Der vorherrschende Unterschied zwischen dem Chevrolet Tracker und seiner Klasse von Geländefahrzeugen war ein besonders langlebiges und leichtes Fahrgestell. Außerdem war der Tracker ein sehr komfortabler und komfortabler SUV, dank eines sehr zuverlässigen Allradsystems, das speziell für den Geländeeinsatz konzipiert wurde, mit einem leichten Motor vorne und einem Getriebe, das mit einem speziellen Verteilergetriebe verbunden ist. Das Auto hatte eine verstärkte Aufhängung und ein Lenkgetriebe mit einer sehr haltbaren Kugel. Das vordere Differential wurde sicher vor dem Motor mit einem hufeisenförmigen Übertragungsmechanismus befestigt, der die Schraubenfeder der vorderen Naben mit dem Differentialgehäuse verbindet. Die Hinterradaufhängung war wie bei einem leichten SUV mit Federn ausgestattet. Dadurch ist es etwas hart, aber sehr haltbar und zuverlässig. Der Chevrolet Tracker der zweiten Generation verfügte jedoch bereits über eine vereinfachte Aufhängung mit einer Zahnrolle, die weitaus weniger zuverlässig war, und seine Reparatur war recht teuer. Infolgedessen ist der SUV bei der ländlichen Bevölkerung und bei Offroad-Enthusiasten weniger beliebt.

Für die Motoren wurde für die erste Generation des Chevrolet Tracker ein 4-Zylinder-Benzinmotor mit einem Volumen von 1,6 Litern und einem Fassungsvermögen von 95 PS vorgeschlagen, und für die zweite Generation von Tracker-SUVs waren bereits zwei Benzinmotoren auf der Liste der vorgeschlagenen Motoren. Dazu gehörten der ehemalige 4-Zylinder-Benzinmotor mit 95 PS und 1,6 Liter Volumen sowie ein 2-Liter-4-Zylinder-Ottomotor mit einer Leistung von 130 PS.

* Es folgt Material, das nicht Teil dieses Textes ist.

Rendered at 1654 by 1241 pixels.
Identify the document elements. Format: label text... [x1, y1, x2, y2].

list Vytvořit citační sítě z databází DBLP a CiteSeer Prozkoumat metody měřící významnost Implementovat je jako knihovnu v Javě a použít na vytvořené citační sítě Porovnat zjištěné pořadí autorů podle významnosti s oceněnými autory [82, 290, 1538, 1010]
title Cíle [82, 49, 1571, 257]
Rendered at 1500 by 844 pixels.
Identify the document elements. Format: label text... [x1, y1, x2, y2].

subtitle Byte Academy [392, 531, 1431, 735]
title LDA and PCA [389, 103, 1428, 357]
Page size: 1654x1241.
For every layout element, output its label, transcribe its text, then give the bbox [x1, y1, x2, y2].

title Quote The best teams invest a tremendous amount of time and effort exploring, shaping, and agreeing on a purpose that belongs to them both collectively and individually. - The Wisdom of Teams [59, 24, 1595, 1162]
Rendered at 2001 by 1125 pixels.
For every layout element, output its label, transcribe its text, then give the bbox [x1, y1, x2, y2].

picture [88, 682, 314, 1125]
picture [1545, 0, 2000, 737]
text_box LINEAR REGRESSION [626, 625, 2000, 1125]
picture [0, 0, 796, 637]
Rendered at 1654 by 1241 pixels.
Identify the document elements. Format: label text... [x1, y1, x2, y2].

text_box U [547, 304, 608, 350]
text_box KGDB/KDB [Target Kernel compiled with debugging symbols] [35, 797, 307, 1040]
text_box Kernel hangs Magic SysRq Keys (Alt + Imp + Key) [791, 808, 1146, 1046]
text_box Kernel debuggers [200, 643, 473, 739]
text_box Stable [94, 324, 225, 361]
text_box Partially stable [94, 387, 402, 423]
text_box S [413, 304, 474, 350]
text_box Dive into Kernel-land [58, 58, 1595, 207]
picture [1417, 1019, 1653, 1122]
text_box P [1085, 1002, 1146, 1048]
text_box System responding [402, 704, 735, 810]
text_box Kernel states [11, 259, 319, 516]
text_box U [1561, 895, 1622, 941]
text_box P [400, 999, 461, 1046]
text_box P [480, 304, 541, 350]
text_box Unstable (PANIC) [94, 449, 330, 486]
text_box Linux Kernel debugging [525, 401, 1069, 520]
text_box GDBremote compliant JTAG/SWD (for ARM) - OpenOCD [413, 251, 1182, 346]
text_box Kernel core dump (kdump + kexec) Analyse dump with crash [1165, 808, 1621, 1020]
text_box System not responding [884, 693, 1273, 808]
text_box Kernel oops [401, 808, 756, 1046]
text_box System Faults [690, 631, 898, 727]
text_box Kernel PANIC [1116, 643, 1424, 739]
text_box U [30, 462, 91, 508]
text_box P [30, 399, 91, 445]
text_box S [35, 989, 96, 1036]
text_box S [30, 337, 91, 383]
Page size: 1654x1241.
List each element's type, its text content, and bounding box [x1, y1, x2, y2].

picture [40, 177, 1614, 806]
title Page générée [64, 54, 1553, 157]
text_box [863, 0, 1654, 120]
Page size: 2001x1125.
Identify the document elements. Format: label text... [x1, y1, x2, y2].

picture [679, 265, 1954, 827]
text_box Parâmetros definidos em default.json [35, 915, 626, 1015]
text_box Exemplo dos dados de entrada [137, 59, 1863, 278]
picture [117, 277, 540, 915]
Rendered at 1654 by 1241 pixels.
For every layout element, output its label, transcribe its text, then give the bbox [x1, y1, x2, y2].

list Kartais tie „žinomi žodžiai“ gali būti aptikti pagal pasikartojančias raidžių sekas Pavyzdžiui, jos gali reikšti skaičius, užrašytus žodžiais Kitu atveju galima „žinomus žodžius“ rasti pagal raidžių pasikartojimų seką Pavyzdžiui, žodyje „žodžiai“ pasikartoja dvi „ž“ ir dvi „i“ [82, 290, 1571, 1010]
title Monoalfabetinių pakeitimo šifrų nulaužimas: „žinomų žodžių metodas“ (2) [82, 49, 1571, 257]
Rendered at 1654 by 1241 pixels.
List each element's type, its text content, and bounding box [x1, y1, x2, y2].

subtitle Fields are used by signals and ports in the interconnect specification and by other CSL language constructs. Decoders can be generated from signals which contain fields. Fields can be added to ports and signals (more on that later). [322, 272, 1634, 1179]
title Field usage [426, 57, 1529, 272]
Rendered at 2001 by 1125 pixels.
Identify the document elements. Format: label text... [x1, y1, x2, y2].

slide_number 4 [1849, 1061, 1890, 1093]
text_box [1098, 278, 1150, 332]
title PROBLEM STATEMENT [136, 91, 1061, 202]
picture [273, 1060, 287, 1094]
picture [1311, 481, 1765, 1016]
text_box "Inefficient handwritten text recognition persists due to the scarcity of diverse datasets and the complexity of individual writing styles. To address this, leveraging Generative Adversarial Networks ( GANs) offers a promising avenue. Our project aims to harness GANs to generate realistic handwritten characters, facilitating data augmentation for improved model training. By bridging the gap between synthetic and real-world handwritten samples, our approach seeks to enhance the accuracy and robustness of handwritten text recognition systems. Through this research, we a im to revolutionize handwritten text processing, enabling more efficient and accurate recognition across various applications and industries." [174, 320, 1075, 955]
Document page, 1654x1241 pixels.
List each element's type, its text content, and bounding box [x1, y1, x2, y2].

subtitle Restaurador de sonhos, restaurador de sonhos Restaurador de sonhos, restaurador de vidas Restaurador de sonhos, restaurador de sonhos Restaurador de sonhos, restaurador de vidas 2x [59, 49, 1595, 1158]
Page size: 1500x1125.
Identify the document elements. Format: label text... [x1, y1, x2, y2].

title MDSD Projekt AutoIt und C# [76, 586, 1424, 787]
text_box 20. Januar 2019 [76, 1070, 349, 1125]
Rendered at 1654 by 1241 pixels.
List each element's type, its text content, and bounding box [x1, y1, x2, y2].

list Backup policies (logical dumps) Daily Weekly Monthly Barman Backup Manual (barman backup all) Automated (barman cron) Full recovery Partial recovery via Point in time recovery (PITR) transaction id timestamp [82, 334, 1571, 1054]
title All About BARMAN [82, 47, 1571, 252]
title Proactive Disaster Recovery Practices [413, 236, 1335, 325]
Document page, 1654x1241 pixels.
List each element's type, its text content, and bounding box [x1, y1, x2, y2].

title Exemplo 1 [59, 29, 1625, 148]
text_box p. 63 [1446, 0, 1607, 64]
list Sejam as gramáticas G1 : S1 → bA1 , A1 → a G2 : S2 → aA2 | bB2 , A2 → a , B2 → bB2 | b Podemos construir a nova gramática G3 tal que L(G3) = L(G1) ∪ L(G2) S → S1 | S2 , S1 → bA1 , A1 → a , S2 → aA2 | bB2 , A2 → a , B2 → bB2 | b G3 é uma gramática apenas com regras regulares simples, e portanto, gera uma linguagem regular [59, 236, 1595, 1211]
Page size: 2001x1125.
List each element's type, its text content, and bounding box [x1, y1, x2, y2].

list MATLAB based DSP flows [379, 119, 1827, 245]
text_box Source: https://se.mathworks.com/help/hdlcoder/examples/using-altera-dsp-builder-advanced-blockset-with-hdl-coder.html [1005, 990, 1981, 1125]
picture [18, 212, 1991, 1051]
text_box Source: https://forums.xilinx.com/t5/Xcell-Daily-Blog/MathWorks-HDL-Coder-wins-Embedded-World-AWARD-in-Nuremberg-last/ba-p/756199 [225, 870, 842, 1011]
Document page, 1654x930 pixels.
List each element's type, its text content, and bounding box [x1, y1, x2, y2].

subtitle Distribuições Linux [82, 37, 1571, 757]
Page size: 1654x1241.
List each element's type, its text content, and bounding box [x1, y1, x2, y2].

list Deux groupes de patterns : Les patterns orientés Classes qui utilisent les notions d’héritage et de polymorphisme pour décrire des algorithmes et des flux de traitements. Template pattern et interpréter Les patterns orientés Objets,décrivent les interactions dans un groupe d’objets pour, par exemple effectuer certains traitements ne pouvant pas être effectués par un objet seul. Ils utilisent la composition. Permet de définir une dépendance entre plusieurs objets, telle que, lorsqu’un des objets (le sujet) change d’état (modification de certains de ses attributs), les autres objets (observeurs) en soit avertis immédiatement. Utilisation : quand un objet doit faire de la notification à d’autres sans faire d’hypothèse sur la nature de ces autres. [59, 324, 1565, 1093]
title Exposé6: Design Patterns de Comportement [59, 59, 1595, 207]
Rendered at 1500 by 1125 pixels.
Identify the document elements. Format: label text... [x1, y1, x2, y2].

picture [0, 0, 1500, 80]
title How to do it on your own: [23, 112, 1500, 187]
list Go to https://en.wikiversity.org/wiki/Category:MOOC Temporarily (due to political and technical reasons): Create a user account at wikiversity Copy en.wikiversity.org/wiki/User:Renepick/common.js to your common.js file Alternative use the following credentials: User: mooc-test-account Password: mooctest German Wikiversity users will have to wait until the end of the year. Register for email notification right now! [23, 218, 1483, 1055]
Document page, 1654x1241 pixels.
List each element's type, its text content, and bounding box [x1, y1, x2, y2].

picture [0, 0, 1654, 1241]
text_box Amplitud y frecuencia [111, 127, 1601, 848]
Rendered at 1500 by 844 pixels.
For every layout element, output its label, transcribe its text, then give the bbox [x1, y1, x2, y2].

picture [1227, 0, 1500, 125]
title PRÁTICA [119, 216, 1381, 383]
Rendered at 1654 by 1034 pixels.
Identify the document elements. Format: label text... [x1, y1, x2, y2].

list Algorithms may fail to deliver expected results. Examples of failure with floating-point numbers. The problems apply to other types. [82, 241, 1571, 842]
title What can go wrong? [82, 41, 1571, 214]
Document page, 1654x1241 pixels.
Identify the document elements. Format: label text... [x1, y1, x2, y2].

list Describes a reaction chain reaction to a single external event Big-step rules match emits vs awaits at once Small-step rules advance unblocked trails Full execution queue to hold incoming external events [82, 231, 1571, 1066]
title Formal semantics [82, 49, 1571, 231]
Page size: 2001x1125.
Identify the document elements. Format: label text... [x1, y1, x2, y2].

Äußere Unterschiede des Chevrolet Tracker der zweiten Generation bestehen darin, dem Fahrzeug eine stromlinienförmigere Form zu geben, die das Konzept des diskreten Außendesigns eines SUV nicht wesentlich geändert hat. Und in der ersten und zweiten Generation wurde das Auto in 2- und 4-türigen Ausstattungsvarianten angeboten.